Exercise =
Within the listing below, tally the lines where the word "enkelt" appears, and answer with nothing but the tally.

Information supplied =
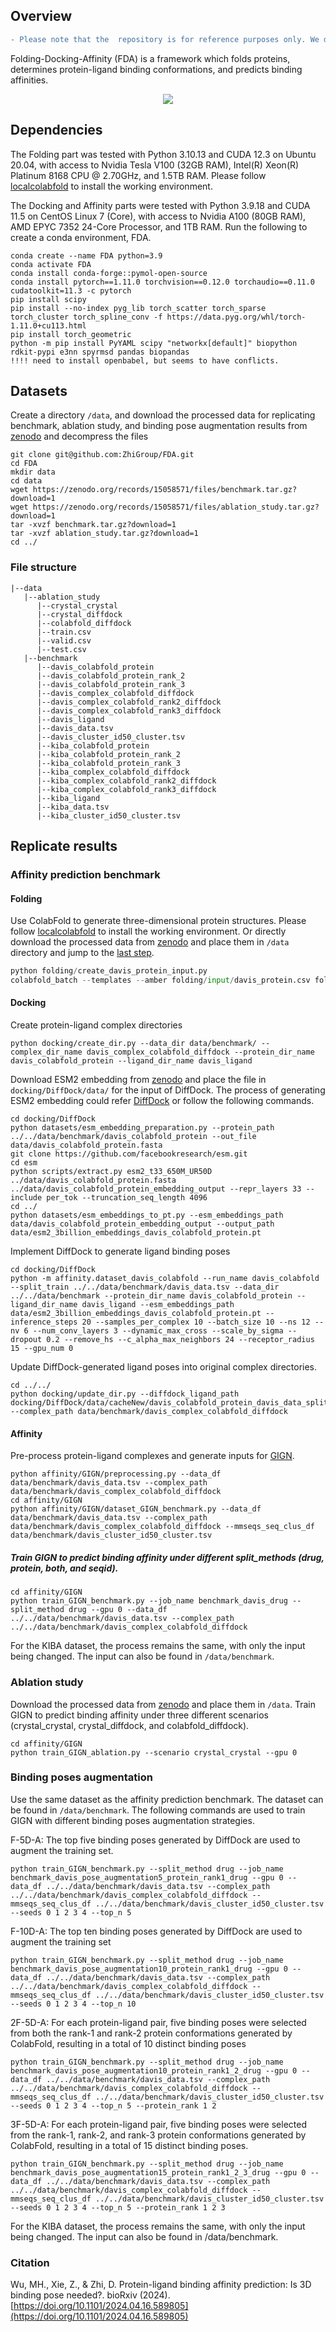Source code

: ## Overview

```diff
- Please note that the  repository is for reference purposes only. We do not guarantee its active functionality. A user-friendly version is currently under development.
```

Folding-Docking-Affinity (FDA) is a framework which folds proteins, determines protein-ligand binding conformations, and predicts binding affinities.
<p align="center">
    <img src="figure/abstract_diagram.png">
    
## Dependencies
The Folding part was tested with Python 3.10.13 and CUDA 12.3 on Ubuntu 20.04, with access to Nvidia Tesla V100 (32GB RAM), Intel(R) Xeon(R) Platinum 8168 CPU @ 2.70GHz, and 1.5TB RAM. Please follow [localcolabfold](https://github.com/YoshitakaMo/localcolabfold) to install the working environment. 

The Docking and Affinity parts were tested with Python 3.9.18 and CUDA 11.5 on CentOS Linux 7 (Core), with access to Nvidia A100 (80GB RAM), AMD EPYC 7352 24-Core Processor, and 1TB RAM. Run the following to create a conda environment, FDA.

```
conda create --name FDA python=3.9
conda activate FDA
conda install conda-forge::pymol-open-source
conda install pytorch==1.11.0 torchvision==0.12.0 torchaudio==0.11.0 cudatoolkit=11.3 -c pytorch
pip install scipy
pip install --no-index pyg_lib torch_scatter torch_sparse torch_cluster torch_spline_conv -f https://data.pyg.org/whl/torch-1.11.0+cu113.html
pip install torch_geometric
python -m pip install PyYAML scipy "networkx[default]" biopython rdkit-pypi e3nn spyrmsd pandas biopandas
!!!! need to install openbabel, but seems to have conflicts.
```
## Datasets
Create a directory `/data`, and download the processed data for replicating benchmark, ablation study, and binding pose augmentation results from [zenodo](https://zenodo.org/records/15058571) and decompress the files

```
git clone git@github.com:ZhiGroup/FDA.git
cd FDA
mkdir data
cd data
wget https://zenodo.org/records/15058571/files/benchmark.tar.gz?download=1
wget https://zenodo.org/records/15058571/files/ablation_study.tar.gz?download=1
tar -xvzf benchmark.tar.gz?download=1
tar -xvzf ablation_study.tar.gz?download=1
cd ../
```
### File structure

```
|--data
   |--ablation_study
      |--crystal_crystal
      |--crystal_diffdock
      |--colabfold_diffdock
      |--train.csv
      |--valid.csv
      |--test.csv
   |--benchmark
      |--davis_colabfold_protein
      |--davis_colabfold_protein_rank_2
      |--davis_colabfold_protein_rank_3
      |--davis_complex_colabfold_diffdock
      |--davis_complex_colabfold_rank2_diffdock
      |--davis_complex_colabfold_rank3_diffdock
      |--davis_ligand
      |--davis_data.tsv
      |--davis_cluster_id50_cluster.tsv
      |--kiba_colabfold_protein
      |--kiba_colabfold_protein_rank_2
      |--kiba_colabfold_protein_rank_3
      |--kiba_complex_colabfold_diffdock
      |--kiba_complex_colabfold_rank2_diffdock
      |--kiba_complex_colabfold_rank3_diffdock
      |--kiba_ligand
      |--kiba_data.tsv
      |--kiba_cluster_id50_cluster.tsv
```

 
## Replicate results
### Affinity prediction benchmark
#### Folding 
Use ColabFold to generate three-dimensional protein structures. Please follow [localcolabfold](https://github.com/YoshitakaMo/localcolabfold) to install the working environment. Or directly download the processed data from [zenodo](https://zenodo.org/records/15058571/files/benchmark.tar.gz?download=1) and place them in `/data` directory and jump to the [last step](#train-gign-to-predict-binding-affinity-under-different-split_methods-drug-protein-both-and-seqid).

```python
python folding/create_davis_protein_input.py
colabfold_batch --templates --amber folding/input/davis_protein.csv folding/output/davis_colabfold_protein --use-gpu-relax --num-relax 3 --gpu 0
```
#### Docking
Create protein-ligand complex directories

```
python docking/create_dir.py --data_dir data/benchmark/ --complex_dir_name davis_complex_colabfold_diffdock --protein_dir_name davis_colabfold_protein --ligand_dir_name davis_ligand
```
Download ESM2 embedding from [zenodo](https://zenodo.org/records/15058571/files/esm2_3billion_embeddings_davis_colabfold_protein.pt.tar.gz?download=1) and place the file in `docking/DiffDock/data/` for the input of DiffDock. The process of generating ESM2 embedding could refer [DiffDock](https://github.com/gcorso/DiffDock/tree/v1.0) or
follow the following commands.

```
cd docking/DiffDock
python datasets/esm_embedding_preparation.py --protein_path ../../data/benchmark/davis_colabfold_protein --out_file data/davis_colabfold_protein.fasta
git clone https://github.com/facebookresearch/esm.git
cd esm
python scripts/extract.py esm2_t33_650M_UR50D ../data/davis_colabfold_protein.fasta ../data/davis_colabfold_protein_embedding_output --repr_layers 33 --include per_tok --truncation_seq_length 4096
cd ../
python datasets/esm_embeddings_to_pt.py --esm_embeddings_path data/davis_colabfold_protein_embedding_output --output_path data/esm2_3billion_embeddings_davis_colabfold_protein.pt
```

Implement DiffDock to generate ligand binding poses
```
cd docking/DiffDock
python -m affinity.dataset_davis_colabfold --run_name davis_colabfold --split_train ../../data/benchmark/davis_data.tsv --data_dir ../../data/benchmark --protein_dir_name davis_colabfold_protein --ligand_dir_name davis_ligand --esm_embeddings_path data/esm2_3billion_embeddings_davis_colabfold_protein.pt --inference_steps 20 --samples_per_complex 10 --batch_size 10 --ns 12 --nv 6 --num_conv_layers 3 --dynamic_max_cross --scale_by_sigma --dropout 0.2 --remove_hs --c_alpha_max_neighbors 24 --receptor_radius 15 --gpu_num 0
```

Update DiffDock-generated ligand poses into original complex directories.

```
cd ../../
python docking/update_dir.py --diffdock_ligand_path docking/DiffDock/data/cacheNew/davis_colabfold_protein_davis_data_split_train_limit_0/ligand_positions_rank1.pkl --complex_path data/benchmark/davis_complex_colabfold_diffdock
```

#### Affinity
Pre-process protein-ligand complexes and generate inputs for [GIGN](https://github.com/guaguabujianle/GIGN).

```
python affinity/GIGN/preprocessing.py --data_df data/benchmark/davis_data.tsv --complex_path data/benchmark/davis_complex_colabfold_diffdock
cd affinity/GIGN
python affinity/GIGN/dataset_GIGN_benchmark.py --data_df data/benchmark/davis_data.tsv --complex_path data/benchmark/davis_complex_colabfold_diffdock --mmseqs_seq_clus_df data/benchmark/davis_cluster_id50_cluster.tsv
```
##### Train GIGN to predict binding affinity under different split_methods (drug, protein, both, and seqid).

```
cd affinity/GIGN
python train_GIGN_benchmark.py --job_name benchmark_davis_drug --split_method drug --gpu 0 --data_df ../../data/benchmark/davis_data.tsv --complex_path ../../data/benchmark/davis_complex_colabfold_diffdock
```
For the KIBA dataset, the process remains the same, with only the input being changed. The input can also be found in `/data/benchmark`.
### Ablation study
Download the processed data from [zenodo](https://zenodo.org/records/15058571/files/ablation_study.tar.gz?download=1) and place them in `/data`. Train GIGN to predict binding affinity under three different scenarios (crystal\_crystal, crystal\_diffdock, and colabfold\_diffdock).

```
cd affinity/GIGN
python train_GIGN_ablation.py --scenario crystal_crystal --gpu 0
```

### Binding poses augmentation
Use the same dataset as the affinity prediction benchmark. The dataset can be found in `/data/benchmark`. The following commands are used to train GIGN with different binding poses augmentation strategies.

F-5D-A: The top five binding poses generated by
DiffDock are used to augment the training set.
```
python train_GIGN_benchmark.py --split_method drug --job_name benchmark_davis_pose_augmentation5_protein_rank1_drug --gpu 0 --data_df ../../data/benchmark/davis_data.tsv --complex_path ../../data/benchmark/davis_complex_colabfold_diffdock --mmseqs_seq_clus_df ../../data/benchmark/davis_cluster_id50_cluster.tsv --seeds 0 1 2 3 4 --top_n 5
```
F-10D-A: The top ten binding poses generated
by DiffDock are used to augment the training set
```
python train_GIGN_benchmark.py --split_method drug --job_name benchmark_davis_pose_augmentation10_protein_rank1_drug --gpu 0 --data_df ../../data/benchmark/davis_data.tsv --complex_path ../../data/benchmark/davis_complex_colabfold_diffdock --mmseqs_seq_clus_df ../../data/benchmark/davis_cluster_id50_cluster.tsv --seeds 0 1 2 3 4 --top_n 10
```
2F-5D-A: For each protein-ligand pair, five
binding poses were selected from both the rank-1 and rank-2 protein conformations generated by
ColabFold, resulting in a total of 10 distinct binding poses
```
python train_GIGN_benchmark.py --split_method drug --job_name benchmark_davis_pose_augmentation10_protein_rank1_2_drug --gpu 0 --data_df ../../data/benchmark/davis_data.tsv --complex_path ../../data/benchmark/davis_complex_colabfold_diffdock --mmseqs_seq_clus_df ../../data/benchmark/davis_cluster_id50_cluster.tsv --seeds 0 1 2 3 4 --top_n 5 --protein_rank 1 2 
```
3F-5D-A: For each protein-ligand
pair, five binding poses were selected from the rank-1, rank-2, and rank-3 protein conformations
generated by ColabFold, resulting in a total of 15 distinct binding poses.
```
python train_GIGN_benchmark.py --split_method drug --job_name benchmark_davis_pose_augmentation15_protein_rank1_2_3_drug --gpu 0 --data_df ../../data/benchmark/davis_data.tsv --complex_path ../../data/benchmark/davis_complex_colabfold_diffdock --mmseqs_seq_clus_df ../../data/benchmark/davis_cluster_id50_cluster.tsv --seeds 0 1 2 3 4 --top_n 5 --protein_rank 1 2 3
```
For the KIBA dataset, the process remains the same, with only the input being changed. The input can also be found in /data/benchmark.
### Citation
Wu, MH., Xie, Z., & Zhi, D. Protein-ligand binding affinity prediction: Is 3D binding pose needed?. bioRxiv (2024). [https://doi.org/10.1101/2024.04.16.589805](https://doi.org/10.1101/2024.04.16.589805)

---

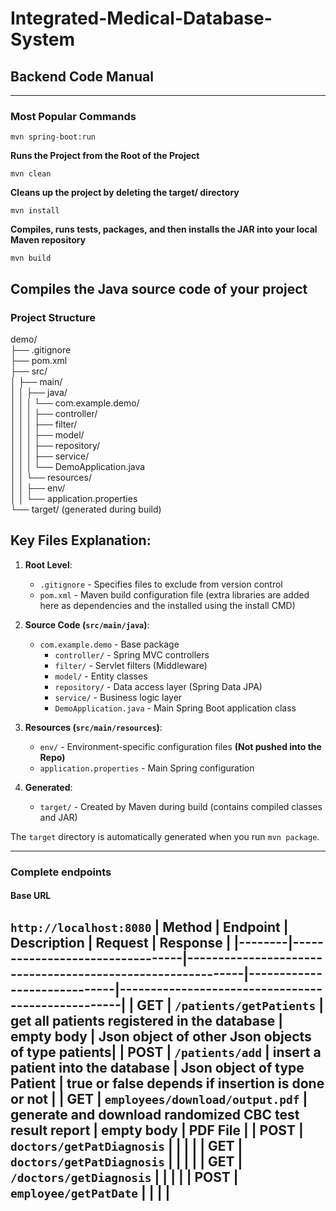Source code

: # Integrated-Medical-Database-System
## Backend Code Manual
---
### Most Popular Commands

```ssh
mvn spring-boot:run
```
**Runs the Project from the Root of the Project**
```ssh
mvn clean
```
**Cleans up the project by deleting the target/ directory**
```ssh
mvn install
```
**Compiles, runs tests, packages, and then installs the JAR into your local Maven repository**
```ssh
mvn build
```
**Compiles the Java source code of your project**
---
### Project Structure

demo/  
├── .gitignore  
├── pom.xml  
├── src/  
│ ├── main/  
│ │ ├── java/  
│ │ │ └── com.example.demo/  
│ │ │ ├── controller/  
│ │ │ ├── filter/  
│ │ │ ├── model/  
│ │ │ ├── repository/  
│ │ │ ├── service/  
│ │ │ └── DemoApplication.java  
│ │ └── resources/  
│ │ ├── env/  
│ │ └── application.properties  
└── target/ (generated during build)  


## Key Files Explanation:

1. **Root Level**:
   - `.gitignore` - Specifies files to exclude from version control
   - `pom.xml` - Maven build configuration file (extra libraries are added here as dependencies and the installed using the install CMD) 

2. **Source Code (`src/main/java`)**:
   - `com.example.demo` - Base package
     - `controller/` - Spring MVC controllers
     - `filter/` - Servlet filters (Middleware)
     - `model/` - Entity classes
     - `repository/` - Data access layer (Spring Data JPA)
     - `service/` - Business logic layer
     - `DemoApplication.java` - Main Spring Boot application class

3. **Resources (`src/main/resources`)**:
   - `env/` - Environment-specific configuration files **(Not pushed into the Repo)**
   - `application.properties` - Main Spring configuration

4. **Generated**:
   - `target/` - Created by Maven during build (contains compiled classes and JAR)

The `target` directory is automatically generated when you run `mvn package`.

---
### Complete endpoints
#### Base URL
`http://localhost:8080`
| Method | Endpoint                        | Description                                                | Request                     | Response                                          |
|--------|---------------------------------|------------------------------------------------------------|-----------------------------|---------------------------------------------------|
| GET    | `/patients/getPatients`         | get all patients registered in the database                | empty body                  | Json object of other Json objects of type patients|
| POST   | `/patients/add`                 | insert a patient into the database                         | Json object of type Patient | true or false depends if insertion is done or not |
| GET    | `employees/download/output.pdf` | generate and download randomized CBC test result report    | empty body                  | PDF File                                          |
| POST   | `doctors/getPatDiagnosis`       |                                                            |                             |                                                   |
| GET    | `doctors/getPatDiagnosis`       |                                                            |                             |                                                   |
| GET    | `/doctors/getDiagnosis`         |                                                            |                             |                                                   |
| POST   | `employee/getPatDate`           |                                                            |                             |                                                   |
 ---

---

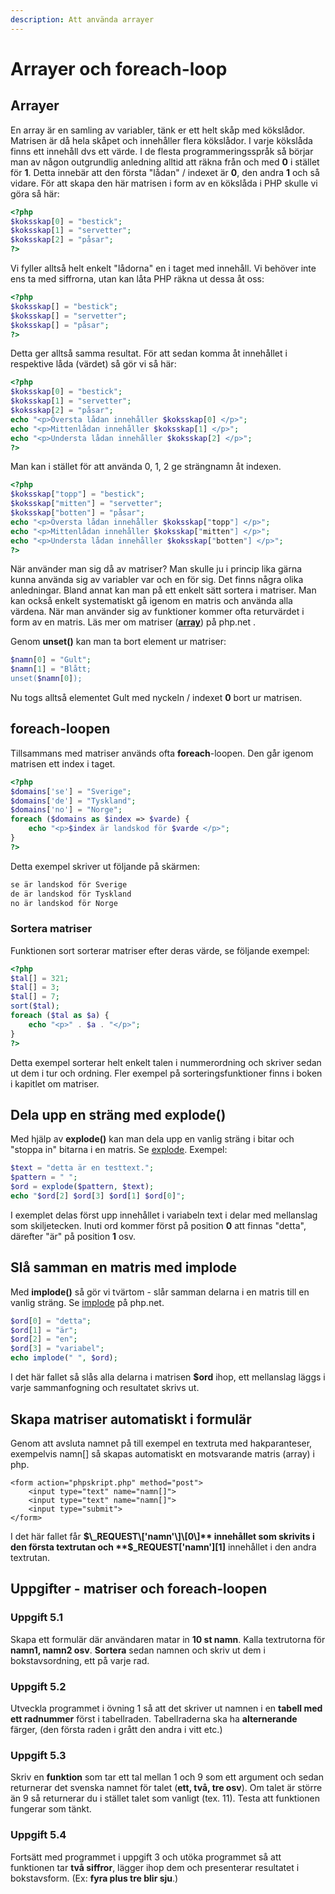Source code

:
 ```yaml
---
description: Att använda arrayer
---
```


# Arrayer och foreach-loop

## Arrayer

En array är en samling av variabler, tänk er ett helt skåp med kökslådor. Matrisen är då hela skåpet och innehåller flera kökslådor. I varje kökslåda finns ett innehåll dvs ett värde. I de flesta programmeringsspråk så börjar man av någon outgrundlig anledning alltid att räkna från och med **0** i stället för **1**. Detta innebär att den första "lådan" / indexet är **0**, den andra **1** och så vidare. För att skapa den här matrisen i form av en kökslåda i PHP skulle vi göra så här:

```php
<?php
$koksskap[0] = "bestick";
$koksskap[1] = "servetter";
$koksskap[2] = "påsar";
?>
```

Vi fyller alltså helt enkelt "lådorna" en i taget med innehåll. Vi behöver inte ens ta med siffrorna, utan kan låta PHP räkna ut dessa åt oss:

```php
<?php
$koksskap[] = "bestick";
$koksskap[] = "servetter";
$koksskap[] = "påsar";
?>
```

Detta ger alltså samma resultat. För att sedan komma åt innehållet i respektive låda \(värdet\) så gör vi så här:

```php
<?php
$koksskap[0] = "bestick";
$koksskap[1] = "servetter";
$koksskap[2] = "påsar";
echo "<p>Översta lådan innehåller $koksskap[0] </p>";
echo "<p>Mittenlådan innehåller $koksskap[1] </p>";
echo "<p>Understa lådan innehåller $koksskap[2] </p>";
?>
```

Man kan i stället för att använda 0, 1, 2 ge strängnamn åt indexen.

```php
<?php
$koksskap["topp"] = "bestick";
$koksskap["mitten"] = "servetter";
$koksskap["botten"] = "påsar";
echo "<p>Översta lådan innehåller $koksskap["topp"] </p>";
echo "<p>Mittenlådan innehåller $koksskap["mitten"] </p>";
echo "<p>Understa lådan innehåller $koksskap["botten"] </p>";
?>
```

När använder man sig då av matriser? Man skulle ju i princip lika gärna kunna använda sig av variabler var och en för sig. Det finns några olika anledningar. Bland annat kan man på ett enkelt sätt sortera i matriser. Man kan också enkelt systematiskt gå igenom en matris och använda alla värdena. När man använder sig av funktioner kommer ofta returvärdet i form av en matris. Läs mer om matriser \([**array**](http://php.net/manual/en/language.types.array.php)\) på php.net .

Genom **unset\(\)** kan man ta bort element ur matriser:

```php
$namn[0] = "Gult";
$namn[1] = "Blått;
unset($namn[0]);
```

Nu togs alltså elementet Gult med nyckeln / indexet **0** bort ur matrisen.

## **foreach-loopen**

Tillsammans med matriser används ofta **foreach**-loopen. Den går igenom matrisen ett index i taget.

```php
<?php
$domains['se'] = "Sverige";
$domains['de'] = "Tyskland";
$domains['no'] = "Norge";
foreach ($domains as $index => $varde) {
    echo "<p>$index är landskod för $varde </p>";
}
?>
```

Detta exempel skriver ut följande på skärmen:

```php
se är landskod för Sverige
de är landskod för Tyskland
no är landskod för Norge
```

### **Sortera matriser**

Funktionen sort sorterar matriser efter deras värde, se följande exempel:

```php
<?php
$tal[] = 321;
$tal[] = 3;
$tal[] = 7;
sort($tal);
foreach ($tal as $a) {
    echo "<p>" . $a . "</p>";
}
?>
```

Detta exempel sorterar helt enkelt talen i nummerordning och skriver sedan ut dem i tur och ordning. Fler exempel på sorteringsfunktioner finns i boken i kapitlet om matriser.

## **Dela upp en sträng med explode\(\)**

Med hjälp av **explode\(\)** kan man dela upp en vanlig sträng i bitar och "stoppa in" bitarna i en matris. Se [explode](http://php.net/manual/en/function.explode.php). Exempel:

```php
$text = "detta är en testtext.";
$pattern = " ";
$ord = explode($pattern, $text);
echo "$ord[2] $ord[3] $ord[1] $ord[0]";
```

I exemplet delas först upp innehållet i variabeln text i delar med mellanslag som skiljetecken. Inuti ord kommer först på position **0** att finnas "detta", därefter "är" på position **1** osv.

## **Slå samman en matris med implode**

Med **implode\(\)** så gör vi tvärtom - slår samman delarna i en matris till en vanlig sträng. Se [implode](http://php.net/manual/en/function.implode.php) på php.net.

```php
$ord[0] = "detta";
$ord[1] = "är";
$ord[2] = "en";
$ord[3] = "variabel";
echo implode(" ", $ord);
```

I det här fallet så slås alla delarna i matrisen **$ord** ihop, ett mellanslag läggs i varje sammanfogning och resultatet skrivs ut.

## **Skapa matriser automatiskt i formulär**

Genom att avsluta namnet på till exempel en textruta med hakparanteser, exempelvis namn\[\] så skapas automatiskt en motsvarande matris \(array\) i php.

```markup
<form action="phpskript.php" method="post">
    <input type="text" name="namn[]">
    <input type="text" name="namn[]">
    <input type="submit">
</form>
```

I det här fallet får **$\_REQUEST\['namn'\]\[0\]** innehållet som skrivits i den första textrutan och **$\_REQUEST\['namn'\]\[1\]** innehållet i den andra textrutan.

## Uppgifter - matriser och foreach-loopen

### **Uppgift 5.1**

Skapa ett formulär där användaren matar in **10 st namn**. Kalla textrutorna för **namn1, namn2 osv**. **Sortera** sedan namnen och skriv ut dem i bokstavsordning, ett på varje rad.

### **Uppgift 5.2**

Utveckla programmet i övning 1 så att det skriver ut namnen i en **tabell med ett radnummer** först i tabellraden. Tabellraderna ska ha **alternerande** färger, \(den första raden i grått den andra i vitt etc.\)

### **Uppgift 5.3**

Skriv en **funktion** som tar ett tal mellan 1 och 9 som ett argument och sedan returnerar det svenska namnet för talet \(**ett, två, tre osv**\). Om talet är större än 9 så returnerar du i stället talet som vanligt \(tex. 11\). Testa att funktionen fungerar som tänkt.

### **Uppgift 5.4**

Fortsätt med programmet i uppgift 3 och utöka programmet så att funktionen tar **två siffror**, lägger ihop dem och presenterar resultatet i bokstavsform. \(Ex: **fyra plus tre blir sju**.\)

Completed task =
3